■ **DATA PROVIDED**:
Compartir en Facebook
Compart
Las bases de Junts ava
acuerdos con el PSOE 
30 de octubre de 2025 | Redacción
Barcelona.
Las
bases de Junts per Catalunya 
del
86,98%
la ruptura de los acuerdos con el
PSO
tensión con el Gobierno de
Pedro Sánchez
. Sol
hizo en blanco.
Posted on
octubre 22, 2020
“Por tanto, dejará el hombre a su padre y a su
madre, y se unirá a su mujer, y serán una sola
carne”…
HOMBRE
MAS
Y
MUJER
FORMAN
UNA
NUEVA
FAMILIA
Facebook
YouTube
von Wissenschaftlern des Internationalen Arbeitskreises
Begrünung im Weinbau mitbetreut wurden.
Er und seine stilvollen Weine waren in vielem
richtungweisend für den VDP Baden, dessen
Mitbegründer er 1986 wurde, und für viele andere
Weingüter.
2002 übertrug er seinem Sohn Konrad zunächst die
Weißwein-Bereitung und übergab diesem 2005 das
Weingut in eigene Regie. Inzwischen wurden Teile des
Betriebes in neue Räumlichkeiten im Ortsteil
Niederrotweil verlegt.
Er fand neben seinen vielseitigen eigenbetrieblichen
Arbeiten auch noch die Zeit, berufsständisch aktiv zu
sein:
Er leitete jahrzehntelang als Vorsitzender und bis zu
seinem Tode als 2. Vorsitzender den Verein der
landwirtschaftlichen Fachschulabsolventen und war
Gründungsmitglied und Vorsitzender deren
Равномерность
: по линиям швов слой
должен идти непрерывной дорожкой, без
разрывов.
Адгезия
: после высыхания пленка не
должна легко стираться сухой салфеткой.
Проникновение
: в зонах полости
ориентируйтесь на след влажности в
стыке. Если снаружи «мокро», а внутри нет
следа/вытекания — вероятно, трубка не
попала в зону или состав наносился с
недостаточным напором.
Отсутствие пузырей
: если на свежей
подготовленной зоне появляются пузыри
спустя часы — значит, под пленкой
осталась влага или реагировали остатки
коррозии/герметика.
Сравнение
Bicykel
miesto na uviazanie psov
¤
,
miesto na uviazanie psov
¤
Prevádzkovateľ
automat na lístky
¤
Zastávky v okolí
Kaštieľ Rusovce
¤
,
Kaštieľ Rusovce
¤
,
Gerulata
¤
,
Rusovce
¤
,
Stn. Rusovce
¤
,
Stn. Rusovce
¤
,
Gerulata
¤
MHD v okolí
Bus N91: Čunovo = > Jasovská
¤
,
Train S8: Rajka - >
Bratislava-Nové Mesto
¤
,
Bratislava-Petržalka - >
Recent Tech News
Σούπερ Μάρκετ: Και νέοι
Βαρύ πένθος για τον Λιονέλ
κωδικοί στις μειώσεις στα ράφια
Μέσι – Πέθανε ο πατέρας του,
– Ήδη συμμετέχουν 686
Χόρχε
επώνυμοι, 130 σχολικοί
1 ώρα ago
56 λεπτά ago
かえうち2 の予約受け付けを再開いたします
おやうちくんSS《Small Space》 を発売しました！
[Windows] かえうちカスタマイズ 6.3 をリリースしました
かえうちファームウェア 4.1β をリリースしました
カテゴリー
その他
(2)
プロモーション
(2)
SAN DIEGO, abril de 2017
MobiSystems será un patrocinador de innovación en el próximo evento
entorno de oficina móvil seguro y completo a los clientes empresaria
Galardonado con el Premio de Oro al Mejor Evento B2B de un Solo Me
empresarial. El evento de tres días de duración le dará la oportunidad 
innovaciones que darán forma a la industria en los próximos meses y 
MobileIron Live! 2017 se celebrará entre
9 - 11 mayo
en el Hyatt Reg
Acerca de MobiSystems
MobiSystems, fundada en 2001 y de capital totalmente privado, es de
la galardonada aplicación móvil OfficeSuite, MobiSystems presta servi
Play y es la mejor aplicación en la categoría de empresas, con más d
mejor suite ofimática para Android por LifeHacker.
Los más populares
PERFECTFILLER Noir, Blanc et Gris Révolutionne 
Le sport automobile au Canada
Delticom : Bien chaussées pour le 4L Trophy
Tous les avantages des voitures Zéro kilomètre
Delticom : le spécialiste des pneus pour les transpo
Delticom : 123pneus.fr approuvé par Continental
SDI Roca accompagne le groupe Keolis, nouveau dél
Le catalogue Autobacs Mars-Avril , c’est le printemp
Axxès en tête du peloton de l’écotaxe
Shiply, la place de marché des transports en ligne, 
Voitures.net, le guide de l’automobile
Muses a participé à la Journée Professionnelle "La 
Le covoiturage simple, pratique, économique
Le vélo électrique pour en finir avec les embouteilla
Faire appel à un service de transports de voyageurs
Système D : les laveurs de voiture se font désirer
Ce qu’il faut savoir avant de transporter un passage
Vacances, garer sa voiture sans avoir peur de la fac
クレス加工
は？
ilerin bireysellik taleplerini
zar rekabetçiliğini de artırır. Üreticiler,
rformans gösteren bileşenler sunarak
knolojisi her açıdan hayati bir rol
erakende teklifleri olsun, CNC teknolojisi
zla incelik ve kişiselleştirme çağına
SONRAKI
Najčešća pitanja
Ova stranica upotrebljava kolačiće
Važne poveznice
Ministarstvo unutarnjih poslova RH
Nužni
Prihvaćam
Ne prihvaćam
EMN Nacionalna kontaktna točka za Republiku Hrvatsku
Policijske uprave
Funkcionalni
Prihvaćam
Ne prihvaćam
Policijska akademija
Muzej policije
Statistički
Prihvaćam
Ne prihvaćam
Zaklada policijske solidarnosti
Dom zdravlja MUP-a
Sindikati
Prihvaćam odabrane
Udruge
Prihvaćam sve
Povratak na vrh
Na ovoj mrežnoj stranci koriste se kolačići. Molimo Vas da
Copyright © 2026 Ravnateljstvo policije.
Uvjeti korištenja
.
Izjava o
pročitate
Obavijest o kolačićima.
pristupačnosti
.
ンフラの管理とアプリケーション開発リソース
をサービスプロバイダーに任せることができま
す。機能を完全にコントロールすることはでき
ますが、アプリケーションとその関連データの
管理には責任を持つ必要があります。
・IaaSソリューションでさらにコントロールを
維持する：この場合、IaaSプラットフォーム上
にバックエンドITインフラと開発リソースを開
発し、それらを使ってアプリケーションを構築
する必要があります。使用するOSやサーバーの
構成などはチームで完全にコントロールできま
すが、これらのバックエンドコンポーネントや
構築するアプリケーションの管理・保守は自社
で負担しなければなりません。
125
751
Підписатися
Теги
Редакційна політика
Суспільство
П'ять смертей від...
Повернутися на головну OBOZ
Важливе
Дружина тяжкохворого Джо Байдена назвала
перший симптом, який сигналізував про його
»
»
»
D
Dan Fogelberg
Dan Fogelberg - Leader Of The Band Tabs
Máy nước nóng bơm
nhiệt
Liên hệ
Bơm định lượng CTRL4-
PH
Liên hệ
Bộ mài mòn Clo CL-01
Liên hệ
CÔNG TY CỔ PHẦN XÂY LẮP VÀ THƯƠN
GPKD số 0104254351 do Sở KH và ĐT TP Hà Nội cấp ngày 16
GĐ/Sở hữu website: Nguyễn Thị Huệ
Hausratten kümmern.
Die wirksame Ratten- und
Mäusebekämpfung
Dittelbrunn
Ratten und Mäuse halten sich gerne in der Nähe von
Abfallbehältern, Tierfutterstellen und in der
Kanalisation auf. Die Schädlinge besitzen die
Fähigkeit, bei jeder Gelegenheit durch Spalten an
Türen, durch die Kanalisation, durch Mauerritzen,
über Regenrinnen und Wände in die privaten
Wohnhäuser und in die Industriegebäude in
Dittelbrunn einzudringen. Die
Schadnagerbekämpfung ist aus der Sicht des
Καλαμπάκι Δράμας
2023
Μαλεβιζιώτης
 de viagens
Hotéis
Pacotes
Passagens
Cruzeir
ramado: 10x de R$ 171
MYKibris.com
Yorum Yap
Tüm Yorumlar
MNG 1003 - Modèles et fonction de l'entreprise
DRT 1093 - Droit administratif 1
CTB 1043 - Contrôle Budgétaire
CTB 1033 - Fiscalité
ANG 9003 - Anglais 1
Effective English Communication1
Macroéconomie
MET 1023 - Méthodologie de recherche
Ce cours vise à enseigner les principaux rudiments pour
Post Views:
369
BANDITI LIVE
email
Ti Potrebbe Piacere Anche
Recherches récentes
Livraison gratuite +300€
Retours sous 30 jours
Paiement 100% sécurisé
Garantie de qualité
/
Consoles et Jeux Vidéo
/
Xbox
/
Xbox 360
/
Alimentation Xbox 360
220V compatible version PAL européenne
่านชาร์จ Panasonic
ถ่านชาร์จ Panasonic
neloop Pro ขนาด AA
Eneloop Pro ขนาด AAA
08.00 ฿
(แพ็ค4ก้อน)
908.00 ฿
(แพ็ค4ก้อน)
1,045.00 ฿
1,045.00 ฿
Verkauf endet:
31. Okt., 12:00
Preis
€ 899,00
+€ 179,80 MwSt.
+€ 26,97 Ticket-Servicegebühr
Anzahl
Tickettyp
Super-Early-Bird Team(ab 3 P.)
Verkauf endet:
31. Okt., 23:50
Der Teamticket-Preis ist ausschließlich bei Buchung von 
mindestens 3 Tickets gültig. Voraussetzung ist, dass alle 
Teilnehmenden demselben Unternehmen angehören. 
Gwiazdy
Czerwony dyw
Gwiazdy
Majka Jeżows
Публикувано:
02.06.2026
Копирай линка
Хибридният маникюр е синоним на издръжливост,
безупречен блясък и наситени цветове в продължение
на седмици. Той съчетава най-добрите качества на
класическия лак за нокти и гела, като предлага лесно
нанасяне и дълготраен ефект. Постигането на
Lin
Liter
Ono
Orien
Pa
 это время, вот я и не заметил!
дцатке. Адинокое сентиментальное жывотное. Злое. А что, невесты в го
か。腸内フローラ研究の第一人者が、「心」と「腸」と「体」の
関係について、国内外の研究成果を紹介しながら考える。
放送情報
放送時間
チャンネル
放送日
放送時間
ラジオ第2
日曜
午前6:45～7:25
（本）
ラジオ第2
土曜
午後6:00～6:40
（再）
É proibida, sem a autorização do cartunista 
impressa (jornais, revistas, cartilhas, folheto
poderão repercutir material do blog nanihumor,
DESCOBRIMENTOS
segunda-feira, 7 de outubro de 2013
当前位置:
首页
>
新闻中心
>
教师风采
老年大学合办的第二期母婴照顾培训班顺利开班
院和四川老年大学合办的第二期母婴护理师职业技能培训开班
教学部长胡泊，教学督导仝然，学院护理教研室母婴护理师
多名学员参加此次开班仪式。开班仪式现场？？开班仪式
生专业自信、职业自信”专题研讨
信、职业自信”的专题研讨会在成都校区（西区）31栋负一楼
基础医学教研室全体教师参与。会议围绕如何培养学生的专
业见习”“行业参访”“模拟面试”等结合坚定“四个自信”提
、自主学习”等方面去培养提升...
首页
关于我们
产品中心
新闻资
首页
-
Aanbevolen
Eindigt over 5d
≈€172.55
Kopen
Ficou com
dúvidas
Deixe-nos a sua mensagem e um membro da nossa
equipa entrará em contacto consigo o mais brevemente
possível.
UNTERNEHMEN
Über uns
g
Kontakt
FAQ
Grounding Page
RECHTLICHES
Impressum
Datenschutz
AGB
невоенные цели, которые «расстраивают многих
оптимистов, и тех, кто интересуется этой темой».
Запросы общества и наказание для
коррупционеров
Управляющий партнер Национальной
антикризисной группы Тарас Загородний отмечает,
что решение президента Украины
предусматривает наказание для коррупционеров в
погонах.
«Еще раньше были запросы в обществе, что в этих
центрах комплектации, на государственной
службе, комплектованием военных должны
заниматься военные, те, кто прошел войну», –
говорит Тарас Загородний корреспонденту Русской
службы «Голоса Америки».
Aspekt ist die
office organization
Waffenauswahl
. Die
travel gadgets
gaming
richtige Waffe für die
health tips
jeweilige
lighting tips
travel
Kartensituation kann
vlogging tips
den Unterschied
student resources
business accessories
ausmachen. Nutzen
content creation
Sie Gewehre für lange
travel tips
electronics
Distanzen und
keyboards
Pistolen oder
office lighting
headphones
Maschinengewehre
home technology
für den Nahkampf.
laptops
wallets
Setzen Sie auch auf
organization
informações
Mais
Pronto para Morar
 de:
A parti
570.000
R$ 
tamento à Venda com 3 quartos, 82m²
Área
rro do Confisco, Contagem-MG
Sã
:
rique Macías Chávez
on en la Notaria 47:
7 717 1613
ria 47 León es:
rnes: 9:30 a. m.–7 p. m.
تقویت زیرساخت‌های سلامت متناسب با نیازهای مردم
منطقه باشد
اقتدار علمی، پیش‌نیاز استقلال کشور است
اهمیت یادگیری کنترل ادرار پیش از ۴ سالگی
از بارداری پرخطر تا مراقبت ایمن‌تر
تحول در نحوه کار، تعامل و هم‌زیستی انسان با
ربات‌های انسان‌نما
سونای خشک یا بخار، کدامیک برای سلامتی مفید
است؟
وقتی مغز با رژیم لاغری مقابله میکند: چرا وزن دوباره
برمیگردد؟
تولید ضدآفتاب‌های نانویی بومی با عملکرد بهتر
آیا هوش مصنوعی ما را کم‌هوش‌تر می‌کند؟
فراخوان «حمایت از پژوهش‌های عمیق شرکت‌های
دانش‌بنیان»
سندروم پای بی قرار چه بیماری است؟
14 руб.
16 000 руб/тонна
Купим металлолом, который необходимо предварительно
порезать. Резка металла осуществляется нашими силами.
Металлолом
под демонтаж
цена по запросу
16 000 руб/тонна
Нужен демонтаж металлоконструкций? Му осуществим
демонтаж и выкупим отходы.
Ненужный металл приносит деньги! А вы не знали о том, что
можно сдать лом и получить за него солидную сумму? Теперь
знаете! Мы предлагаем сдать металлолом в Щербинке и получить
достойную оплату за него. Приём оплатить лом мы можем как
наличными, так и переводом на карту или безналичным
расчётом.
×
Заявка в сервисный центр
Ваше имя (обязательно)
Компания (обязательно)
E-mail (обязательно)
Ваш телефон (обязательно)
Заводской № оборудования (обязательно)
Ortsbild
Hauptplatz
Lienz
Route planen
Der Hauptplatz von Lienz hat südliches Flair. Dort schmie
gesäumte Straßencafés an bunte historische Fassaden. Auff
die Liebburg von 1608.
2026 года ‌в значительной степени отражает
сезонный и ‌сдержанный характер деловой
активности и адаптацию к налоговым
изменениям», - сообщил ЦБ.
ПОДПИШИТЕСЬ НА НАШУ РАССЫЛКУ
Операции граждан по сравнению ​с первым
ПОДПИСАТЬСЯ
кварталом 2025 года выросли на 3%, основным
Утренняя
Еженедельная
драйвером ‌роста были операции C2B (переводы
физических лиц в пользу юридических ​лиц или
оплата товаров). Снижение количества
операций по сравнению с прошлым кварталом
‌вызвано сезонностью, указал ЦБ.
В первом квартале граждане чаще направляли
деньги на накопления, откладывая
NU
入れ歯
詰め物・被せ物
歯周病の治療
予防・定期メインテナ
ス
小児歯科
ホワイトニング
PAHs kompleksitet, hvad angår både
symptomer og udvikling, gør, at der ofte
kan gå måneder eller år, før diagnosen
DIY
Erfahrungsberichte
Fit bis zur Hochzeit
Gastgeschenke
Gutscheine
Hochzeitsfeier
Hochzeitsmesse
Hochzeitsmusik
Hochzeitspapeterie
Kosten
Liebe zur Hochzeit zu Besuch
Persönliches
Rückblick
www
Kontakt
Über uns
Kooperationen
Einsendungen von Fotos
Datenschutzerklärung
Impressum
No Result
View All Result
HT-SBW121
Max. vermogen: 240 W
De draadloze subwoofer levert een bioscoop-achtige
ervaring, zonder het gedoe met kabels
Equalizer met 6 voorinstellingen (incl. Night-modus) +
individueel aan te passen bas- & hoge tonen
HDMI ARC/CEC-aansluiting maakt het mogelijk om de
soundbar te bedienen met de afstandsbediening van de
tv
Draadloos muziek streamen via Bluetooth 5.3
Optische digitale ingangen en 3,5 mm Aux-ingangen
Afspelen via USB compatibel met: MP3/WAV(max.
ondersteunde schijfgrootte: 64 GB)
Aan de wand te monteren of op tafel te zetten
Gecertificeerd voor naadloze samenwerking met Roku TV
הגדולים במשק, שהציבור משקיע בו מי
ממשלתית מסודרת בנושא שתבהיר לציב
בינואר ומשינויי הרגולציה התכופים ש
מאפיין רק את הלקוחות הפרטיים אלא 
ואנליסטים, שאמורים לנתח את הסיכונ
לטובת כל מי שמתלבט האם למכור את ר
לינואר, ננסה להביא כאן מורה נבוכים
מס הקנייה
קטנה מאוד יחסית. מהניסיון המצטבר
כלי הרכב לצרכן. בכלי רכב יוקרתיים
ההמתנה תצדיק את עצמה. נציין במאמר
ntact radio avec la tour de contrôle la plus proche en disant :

■ **ASSIGNMENT**:
Display each line of the data where "aplicación" occurs.

■ **ANSWER TO THE PROBLEM**:
la galardonada aplicación móvil OfficeSuite, MobiSystems presta servi
Play y es la mejor aplicación en la categoría de empresas, con más d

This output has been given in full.